[[ EXCERPTED DATA, beginning ]]
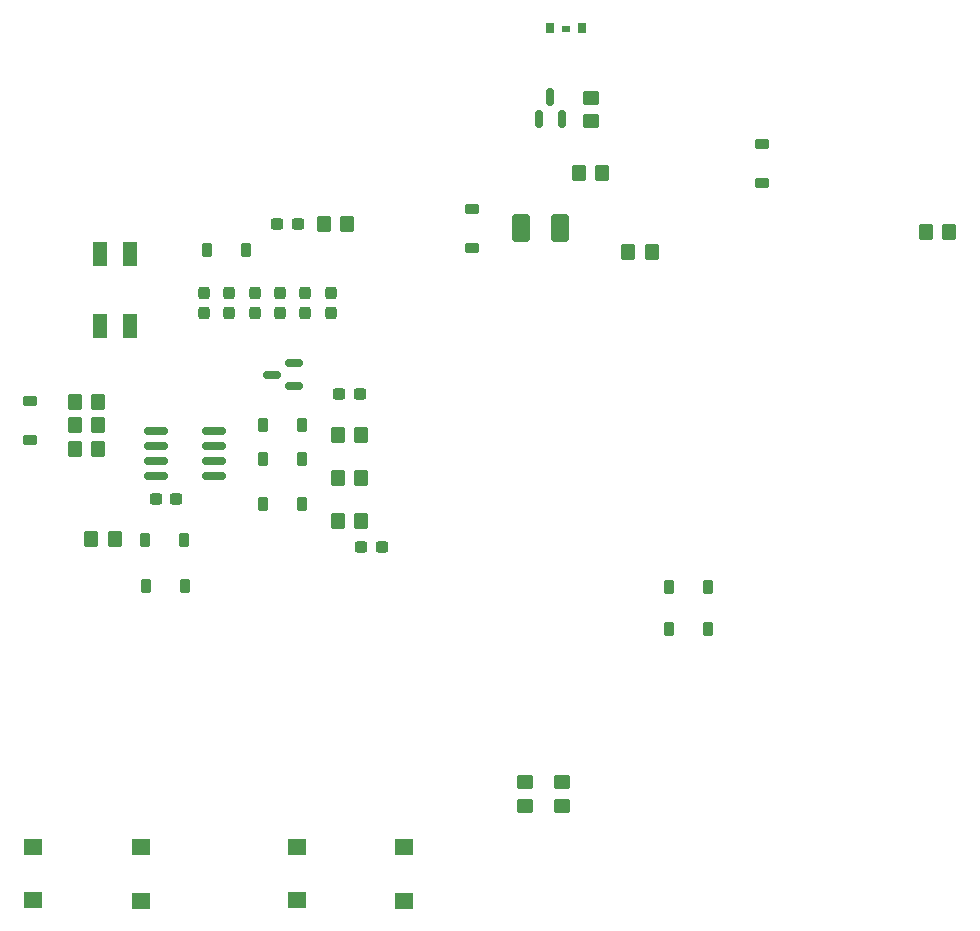
<source format=gbr>
%TF.GenerationSoftware,KiCad,Pcbnew,7.0.2*%
%TF.CreationDate,2024-06-24T19:42:10-07:00*%
%TF.ProjectId,MK-KS-MkIV.kicad_pro,4d4b2d4b-532d-44d6-9b49-562e6b696361,1.0*%
%TF.SameCoordinates,PX3a67068PY9f701d0*%
%TF.FileFunction,Paste,Top*%
%TF.FilePolarity,Positive*%
%FSLAX46Y46*%
G04 Gerber Fmt 4.6, Leading zero omitted, Abs format (unit mm)*
G04 Created by KiCad (PCBNEW 7.0.2) date 2024-06-24 19:42:10*
%MOMM*%
%LPD*%
G01*
G04 APERTURE LIST*
G04 Aperture macros list*
%AMRoundRect*
0 Rectangle with rounded corners*
0 $1 Rounding radius*
0 $2 $3 $4 $5 $6 $7 $8 $9 X,Y pos of 4 corners*
0 Add a 4 corners polygon primitive as box body*
4,1,4,$2,$3,$4,$5,$6,$7,$8,$9,$2,$3,0*
0 Add four circle primitives for the rounded corners*
1,1,$1+$1,$2,$3*
1,1,$1+$1,$4,$5*
1,1,$1+$1,$6,$7*
1,1,$1+$1,$8,$9*
0 Add four rect primitives between the rounded corners*
20,1,$1+$1,$2,$3,$4,$5,0*
20,1,$1+$1,$4,$5,$6,$7,0*
20,1,$1+$1,$6,$7,$8,$9,0*
20,1,$1+$1,$8,$9,$2,$3,0*%
G04 Aperture macros list end*
%ADD10RoundRect,0.225000X0.225000X0.375000X-0.225000X0.375000X-0.225000X-0.375000X0.225000X-0.375000X0*%
%ADD11RoundRect,0.250000X-0.350000X-0.450000X0.350000X-0.450000X0.350000X0.450000X-0.350000X0.450000X0*%
%ADD12RoundRect,0.237500X0.237500X-0.300000X0.237500X0.300000X-0.237500X0.300000X-0.237500X-0.300000X0*%
%ADD13RoundRect,0.225000X-0.225000X-0.375000X0.225000X-0.375000X0.225000X0.375000X-0.225000X0.375000X0*%
%ADD14R,1.200000X1.999982*%
%ADD15RoundRect,0.225000X0.375000X-0.225000X0.375000X0.225000X-0.375000X0.225000X-0.375000X-0.225000X0*%
%ADD16RoundRect,0.250000X0.450000X-0.350000X0.450000X0.350000X-0.450000X0.350000X-0.450000X-0.350000X0*%
%ADD17RoundRect,0.250000X0.350000X0.450000X-0.350000X0.450000X-0.350000X-0.450000X0.350000X-0.450000X0*%
%ADD18R,0.710000X0.900000*%
%ADD19R,0.800000X0.600000*%
%ADD20RoundRect,0.237500X0.300000X0.237500X-0.300000X0.237500X-0.300000X-0.237500X0.300000X-0.237500X0*%
%ADD21RoundRect,0.250001X-0.499999X-0.924999X0.499999X-0.924999X0.499999X0.924999X-0.499999X0.924999X0*%
%ADD22R,1.600000X1.400000*%
%ADD23RoundRect,0.150000X0.150000X-0.587500X0.150000X0.587500X-0.150000X0.587500X-0.150000X-0.587500X0*%
%ADD24RoundRect,0.225000X-0.375000X0.225000X-0.375000X-0.225000X0.375000X-0.225000X0.375000X0.225000X0*%
%ADD25RoundRect,0.237500X-0.237500X0.300000X-0.237500X-0.300000X0.237500X-0.300000X0.237500X0.300000X0*%
%ADD26RoundRect,0.150000X0.587500X0.150000X-0.587500X0.150000X-0.587500X-0.150000X0.587500X-0.150000X0*%
%ADD27RoundRect,0.150000X0.825000X0.150000X-0.825000X0.150000X-0.825000X-0.150000X0.825000X-0.150000X0*%
%ADD28RoundRect,0.237500X-0.300000X-0.237500X0.300000X-0.237500X0.300000X0.237500X-0.300000X0.237500X0*%
G04 APERTURE END LIST*
D10*
%TO.C,D7*%
X36181200Y32435600D03*
X32881200Y32435600D03*
%TD*%
D11*
%TO.C,R12*%
X39228000Y38312667D03*
X41228000Y38312667D03*
%TD*%
D12*
%TO.C,C7*%
X36508400Y48591300D03*
X36508400Y50316300D03*
%TD*%
%TO.C,C5*%
X32208000Y48591300D03*
X32208000Y50316300D03*
%TD*%
D13*
%TO.C,D3*%
X28169000Y53949000D03*
X31469000Y53949000D03*
%TD*%
D14*
%TO.C,D1*%
X21627000Y53611000D03*
X21627000Y47511000D03*
X19087000Y53611000D03*
X19087000Y47511000D03*
%TD*%
D15*
%TO.C,D12*%
X75149600Y59617300D03*
X75149600Y62917300D03*
%TD*%
D16*
%TO.C,R13*%
X58265600Y6873800D03*
X58265600Y8873800D03*
%TD*%
D15*
%TO.C,D6*%
X13218600Y37876800D03*
X13218600Y41176800D03*
%TD*%
D13*
%TO.C,D11*%
X67267100Y25390800D03*
X70567100Y25390800D03*
%TD*%
D17*
%TO.C,R9*%
X20380600Y29484800D03*
X18380600Y29484800D03*
%TD*%
D12*
%TO.C,C4*%
X30057800Y48591300D03*
X30057800Y50316300D03*
%TD*%
D13*
%TO.C,D8*%
X32881200Y36272600D03*
X36181200Y36272600D03*
%TD*%
D18*
%TO.C,LED1*%
X57197000Y72794000D03*
X59897000Y72794000D03*
D19*
X58547000Y72644000D03*
%TD*%
D20*
%TO.C,C10*%
X25586500Y32880000D03*
X23861500Y32880000D03*
%TD*%
D17*
%TO.C,R11*%
X41228000Y31038000D03*
X39228000Y31038000D03*
%TD*%
%TO.C,R2*%
X61638600Y60464800D03*
X59638600Y60464800D03*
%TD*%
D11*
%TO.C,R1*%
X89020600Y55469800D03*
X91020600Y55469800D03*
%TD*%
%TO.C,R10*%
X39228000Y34675334D03*
X41228000Y34675334D03*
%TD*%
%TO.C,R8*%
X16957600Y37105800D03*
X18957600Y37105800D03*
%TD*%
D12*
%TO.C,C3*%
X27907600Y48591300D03*
X27907600Y50316300D03*
%TD*%
D20*
%TO.C,C2*%
X35861100Y56172800D03*
X34136100Y56172800D03*
%TD*%
D13*
%TO.C,D4*%
X22980600Y25477800D03*
X26280600Y25477800D03*
%TD*%
D17*
%TO.C,R7*%
X18957600Y39107800D03*
X16957600Y39107800D03*
%TD*%
D21*
%TO.C,C12*%
X54767000Y55830000D03*
X58017000Y55830000D03*
%TD*%
D11*
%TO.C,R14*%
X38036600Y56170800D03*
X40036600Y56170800D03*
%TD*%
D16*
%TO.C,R4*%
X60638600Y64862800D03*
X60638600Y66862800D03*
%TD*%
D22*
%TO.C,SW3*%
X35747600Y3413800D03*
X44847600Y3377800D03*
X35747600Y-1086200D03*
X44847600Y-1122200D03*
%TD*%
D12*
%TO.C,C6*%
X34358200Y48591300D03*
X34358200Y50316300D03*
%TD*%
D13*
%TO.C,D9*%
X32881200Y39118800D03*
X36181200Y39118800D03*
%TD*%
D22*
%TO.C,SW2*%
X13467600Y3413800D03*
X22567600Y3377800D03*
X13467600Y-1086200D03*
X22567600Y-1122200D03*
%TD*%
D16*
%TO.C,R15*%
X55113600Y6873800D03*
X55113600Y8873800D03*
%TD*%
D13*
%TO.C,D10*%
X67267100Y21841800D03*
X70567100Y21841800D03*
%TD*%
D11*
%TO.C,R6*%
X16957600Y41109800D03*
X18957600Y41109800D03*
%TD*%
D23*
%TO.C,Q2*%
X56284600Y65052300D03*
X58184600Y65052300D03*
X57234600Y66927300D03*
%TD*%
D24*
%TO.C,D2*%
X50625000Y57457500D03*
X50625000Y54157500D03*
%TD*%
D17*
%TO.C,R5*%
X65850000Y53821000D03*
X63850000Y53821000D03*
%TD*%
D25*
%TO.C,C8*%
X38658600Y50316300D03*
X38658600Y48591300D03*
%TD*%
D26*
%TO.C,Q1*%
X35552600Y42457800D03*
X35552600Y44357800D03*
X33677600Y43407800D03*
%TD*%
D10*
%TO.C,D5*%
X26235600Y29381800D03*
X22935600Y29381800D03*
%TD*%
D20*
%TO.C,C11*%
X42962500Y28794000D03*
X41237500Y28794000D03*
%TD*%
D27*
%TO.C,U4*%
X28774600Y34812800D03*
X28774600Y36082800D03*
X28774600Y37352800D03*
X28774600Y38622800D03*
X23824600Y38622800D03*
X23824600Y37352800D03*
X23824600Y36082800D03*
X23824600Y34812800D03*
%TD*%
D28*
%TO.C,C9*%
X39365500Y41730000D03*
X41090500Y41730000D03*
%TD*%
M02*

</source>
[[ EXCERPTED DATA, end ]]
__YOUR INSTRUCTIONS__
The answer must consist of every line in the records above that contains the word "rounded".

__OUTPUT BELOW__
0 Rectangle with rounded corners*
0 Add four circle primitives for the rounded corners*
0 Add four rect primitives between the rounded corners*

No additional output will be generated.